++++ Provided entries

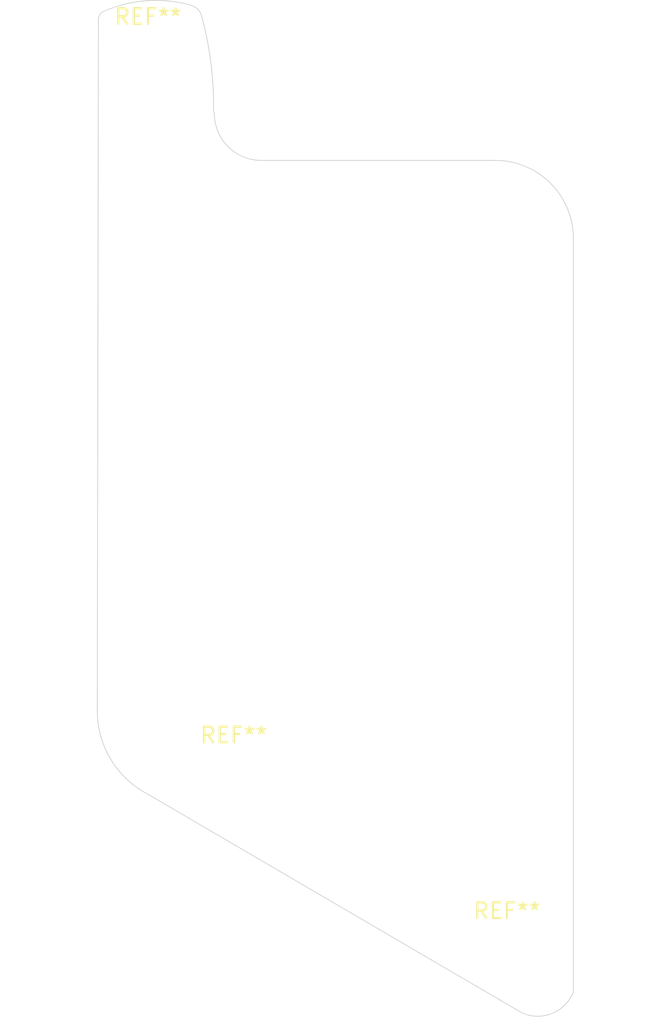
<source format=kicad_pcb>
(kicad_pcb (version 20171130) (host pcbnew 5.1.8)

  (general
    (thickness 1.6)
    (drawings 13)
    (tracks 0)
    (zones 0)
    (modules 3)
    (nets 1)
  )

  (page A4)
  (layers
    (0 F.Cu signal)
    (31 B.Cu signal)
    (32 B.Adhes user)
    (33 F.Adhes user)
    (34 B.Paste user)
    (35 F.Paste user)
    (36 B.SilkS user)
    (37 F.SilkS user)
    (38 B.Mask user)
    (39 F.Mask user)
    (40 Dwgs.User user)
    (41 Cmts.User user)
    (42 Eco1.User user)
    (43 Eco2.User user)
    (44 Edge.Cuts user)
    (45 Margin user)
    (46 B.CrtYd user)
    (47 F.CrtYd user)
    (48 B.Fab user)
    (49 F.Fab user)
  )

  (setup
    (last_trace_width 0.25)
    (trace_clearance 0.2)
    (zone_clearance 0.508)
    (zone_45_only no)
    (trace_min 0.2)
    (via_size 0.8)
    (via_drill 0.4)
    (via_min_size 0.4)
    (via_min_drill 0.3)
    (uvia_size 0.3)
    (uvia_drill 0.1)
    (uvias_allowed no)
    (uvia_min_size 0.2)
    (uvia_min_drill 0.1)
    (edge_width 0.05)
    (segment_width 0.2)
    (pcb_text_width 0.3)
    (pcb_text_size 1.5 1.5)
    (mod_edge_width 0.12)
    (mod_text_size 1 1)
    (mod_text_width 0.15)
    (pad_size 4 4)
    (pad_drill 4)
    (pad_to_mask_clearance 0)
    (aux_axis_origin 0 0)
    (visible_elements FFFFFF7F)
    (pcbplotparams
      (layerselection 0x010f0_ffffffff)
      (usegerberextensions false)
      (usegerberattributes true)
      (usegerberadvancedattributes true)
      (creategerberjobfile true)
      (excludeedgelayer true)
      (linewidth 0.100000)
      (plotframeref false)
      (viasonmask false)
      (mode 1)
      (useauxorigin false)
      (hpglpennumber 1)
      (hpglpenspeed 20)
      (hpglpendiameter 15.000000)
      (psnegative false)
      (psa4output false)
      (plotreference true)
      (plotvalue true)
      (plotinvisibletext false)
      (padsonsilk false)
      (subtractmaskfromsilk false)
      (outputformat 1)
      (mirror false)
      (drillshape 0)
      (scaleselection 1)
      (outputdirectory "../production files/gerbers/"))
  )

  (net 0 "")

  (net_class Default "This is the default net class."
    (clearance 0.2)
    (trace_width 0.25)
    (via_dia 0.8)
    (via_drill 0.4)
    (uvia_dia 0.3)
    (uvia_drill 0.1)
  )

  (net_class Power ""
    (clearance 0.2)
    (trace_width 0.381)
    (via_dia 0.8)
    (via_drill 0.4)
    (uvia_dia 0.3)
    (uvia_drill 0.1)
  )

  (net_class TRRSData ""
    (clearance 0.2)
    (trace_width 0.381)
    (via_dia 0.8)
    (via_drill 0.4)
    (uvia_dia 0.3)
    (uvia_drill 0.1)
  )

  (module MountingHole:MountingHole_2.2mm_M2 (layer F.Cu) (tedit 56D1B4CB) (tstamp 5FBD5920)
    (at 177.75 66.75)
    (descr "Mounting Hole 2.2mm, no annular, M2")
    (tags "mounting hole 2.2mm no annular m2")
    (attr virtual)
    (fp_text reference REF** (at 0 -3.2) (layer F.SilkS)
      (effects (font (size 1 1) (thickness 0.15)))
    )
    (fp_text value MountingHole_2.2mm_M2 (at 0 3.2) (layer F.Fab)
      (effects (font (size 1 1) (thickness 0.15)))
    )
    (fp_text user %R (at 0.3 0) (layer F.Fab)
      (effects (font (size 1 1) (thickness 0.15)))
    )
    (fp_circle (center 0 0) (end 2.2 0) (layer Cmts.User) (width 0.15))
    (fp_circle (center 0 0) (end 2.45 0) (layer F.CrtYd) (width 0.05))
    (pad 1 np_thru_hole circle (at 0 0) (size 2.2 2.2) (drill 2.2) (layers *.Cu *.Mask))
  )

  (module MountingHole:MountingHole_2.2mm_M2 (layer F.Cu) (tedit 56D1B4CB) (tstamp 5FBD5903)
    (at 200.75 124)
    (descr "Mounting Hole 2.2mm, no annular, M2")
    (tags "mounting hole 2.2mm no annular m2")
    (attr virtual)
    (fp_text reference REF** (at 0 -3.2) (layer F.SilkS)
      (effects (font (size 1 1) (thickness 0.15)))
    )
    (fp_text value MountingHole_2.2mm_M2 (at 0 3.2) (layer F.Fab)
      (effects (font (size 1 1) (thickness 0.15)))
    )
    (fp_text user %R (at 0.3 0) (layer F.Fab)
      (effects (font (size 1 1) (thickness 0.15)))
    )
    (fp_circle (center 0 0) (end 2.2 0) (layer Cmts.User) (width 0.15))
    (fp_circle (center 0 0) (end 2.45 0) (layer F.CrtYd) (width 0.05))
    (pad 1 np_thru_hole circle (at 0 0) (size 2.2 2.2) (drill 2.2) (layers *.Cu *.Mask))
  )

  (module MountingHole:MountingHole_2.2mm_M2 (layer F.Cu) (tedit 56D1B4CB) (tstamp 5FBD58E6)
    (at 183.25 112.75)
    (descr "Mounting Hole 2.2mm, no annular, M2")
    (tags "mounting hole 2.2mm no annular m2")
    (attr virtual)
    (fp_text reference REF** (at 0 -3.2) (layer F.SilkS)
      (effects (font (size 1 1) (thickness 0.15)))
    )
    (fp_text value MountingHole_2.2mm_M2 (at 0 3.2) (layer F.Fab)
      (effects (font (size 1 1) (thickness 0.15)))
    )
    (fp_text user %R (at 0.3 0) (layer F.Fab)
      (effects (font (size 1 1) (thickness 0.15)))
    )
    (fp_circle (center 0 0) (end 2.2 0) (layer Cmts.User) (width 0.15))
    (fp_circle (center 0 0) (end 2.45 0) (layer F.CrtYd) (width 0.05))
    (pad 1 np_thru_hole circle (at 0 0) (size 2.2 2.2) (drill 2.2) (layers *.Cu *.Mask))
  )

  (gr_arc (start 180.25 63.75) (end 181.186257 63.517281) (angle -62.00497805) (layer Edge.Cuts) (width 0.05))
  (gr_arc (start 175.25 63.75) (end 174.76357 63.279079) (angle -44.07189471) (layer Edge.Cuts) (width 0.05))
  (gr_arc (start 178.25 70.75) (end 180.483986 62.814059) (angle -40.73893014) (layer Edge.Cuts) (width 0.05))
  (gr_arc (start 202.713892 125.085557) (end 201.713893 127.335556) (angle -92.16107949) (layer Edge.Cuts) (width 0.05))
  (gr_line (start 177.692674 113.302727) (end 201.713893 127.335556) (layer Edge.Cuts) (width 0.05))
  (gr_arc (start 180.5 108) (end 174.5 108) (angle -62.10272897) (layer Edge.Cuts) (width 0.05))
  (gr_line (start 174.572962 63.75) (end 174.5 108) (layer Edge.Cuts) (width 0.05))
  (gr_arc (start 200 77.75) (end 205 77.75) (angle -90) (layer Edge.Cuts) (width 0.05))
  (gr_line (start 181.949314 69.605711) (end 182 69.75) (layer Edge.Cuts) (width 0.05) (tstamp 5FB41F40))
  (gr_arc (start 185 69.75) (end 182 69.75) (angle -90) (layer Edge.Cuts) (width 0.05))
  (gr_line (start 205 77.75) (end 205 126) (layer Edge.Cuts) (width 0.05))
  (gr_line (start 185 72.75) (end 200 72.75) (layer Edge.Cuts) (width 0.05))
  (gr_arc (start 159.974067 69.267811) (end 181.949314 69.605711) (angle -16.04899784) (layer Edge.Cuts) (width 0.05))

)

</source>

++++++++
++++ Provided entries

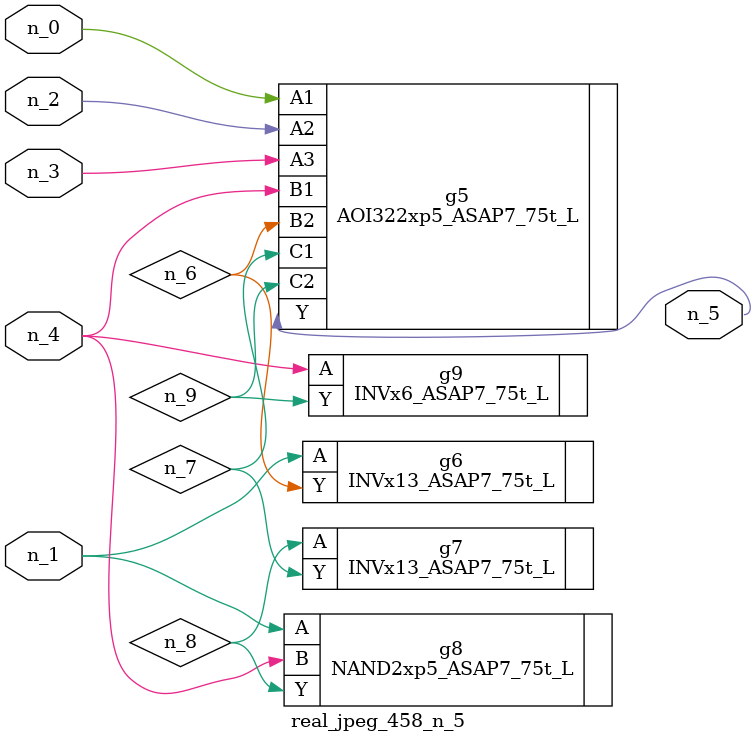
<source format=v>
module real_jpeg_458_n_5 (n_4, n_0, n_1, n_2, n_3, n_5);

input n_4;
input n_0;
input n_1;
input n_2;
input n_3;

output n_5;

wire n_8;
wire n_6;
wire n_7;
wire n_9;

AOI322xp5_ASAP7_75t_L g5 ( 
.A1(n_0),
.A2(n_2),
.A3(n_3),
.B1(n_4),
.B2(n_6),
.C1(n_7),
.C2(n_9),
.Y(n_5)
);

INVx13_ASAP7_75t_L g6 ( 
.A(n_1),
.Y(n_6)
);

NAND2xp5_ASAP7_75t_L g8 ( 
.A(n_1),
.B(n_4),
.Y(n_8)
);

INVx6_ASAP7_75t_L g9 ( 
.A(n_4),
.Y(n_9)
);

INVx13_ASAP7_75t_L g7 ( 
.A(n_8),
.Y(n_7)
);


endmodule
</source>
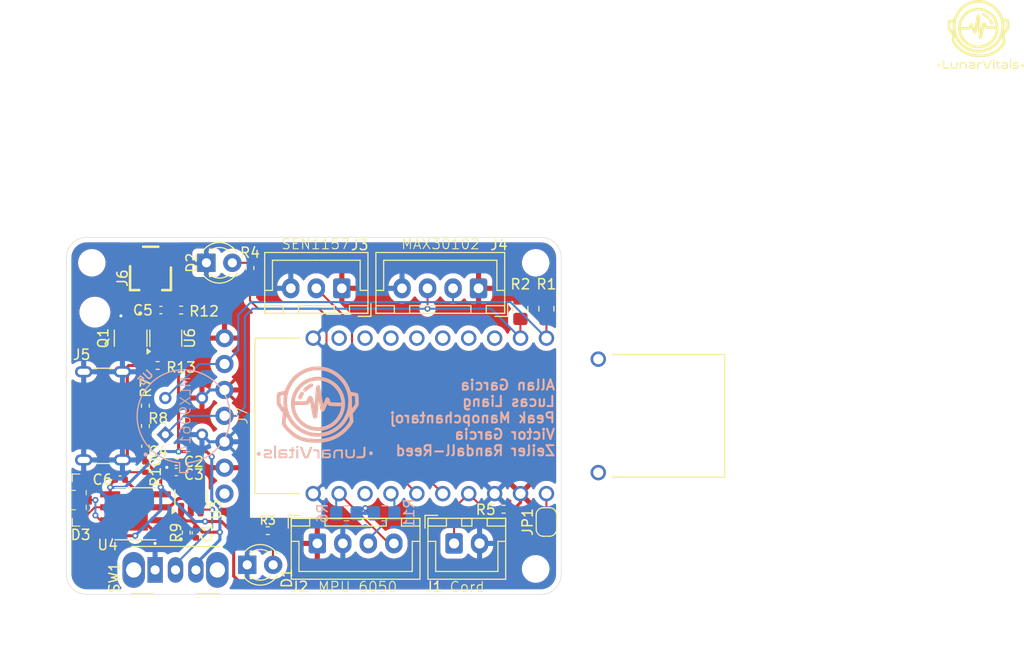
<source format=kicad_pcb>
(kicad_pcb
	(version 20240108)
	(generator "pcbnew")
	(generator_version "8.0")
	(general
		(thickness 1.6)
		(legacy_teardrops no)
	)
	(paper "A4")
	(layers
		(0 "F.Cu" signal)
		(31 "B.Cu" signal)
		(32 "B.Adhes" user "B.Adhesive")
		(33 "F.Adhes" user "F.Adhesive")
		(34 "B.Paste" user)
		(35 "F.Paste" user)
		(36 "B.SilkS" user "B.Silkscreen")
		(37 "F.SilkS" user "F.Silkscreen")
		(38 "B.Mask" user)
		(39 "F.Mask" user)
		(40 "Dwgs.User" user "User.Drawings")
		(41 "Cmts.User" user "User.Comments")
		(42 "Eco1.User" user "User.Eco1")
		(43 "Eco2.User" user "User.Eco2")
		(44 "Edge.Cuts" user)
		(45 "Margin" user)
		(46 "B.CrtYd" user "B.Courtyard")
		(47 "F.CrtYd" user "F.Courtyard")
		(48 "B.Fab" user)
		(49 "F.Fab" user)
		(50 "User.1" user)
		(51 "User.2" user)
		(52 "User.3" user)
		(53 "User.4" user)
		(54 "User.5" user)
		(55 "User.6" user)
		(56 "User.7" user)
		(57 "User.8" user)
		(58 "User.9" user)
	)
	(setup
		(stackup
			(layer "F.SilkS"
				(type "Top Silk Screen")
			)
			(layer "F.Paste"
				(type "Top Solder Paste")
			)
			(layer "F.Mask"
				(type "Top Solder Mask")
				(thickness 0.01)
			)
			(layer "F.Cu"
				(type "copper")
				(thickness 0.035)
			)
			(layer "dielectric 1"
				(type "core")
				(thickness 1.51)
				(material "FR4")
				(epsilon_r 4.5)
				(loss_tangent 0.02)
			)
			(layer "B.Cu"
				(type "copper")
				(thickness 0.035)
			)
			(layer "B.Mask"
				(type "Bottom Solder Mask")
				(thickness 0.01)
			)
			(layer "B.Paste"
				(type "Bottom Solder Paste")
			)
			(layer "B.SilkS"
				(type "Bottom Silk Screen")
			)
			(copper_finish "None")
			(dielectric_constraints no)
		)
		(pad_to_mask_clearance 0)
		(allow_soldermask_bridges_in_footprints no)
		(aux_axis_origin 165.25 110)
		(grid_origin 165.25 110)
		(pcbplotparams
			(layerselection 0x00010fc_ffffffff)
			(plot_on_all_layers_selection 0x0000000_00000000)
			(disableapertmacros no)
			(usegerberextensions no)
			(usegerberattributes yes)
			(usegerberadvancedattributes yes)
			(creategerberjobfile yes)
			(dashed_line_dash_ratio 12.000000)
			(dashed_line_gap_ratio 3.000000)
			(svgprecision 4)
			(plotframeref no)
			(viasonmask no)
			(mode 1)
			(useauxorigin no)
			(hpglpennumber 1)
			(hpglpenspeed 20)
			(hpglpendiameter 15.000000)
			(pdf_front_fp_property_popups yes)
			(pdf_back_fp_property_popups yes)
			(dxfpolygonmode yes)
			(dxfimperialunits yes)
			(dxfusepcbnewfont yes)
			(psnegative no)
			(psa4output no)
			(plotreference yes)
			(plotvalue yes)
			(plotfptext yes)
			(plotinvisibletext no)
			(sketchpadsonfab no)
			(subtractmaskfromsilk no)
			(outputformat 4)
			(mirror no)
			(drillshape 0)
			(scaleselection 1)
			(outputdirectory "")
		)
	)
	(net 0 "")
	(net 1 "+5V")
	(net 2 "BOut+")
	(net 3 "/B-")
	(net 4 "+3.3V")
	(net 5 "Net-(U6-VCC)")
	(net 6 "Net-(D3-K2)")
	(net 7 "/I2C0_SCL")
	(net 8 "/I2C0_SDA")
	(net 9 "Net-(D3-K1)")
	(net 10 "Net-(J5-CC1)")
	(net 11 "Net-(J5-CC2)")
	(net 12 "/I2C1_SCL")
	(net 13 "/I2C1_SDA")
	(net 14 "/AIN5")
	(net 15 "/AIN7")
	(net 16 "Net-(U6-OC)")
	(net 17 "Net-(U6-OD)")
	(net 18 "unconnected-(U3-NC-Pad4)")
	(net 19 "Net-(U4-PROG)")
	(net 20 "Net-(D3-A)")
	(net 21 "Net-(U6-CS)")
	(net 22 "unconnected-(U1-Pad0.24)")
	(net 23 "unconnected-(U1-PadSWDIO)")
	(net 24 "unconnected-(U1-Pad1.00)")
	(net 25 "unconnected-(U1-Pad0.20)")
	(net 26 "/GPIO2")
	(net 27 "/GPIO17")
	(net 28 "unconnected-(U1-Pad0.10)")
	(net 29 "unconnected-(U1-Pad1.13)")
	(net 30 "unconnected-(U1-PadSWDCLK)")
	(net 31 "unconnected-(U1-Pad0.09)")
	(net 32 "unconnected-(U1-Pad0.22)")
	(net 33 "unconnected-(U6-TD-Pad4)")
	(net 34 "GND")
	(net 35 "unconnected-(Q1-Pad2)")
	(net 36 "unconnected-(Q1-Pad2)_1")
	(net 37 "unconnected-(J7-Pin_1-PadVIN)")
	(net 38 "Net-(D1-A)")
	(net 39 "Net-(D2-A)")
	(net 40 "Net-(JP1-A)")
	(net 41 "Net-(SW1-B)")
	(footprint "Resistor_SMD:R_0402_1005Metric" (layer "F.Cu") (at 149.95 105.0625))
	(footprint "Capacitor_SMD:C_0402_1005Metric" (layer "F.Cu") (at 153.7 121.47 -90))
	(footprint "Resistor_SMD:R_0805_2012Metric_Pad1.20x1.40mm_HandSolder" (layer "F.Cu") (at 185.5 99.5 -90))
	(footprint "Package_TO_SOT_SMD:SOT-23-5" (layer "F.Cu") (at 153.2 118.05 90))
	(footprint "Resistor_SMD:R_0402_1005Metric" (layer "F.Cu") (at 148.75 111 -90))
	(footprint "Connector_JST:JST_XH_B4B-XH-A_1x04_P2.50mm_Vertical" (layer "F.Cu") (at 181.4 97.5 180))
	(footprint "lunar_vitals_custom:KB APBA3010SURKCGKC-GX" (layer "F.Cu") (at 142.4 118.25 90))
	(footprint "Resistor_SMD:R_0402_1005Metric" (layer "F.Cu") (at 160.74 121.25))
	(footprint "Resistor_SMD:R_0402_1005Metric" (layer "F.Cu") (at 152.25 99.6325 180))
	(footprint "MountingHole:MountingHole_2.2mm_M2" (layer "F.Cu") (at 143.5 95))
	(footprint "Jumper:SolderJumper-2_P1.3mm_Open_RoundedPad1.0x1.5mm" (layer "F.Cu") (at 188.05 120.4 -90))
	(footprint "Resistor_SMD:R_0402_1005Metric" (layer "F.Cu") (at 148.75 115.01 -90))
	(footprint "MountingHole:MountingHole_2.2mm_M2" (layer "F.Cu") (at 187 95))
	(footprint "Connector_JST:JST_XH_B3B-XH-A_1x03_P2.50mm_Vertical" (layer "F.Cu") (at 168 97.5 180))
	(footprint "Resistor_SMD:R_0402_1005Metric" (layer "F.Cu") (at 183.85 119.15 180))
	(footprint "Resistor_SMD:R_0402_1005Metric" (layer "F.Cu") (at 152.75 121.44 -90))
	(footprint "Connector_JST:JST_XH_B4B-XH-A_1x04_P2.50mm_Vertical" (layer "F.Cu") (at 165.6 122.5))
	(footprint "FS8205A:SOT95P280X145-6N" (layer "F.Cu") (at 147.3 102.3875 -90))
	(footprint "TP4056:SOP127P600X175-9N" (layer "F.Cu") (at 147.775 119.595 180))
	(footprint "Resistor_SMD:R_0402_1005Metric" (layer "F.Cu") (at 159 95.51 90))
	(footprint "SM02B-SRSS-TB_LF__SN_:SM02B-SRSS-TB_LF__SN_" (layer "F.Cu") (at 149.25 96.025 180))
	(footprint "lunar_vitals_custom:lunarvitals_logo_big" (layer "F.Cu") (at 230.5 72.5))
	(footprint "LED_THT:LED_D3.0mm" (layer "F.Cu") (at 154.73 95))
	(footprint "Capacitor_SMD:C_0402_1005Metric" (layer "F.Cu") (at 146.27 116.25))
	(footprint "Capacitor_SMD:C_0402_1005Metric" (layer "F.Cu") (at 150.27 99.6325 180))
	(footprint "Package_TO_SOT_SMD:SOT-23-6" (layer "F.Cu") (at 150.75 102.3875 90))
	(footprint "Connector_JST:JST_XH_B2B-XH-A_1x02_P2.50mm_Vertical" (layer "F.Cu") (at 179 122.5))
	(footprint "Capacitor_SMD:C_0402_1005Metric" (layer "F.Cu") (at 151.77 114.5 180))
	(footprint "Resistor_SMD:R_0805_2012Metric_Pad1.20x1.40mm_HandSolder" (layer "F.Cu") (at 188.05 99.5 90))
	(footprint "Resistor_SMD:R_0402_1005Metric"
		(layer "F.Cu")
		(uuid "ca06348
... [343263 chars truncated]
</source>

++++++++
++++ Provided entries

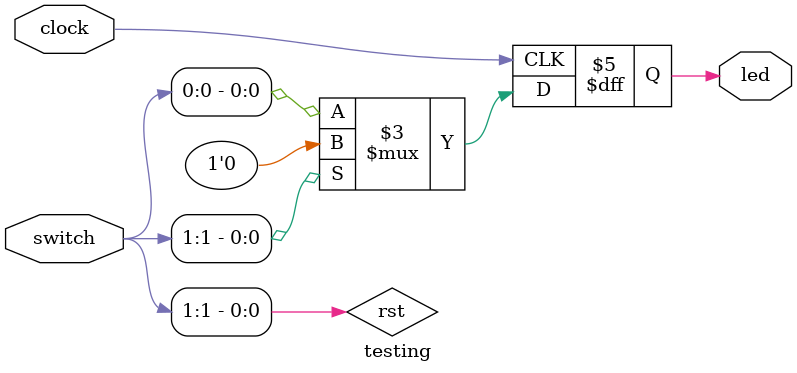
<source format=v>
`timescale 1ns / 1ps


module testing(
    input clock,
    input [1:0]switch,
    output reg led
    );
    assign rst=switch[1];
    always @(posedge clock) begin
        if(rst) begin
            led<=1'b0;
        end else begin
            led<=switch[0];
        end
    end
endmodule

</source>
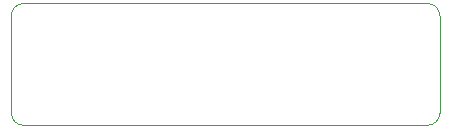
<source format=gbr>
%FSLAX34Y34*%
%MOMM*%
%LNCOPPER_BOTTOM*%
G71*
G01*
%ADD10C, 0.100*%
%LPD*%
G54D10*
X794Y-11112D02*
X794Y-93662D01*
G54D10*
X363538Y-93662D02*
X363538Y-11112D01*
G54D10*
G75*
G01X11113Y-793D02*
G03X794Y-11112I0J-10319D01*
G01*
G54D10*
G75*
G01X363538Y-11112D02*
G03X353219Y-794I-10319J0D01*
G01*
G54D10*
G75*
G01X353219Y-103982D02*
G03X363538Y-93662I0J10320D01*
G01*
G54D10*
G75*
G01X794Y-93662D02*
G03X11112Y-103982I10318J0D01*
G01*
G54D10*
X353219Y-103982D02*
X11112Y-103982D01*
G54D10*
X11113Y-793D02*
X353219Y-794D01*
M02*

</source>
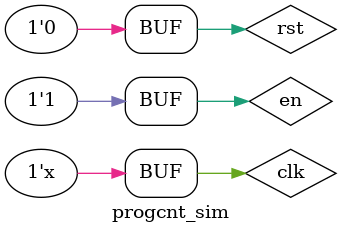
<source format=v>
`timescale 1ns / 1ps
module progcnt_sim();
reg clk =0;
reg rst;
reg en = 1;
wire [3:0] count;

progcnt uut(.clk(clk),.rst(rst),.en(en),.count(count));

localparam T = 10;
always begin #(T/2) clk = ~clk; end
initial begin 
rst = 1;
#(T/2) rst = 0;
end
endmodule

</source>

++++++++

● Activity
Supply the number of lines above that contain the word "plotframeref", and nothing else.

● Response below
2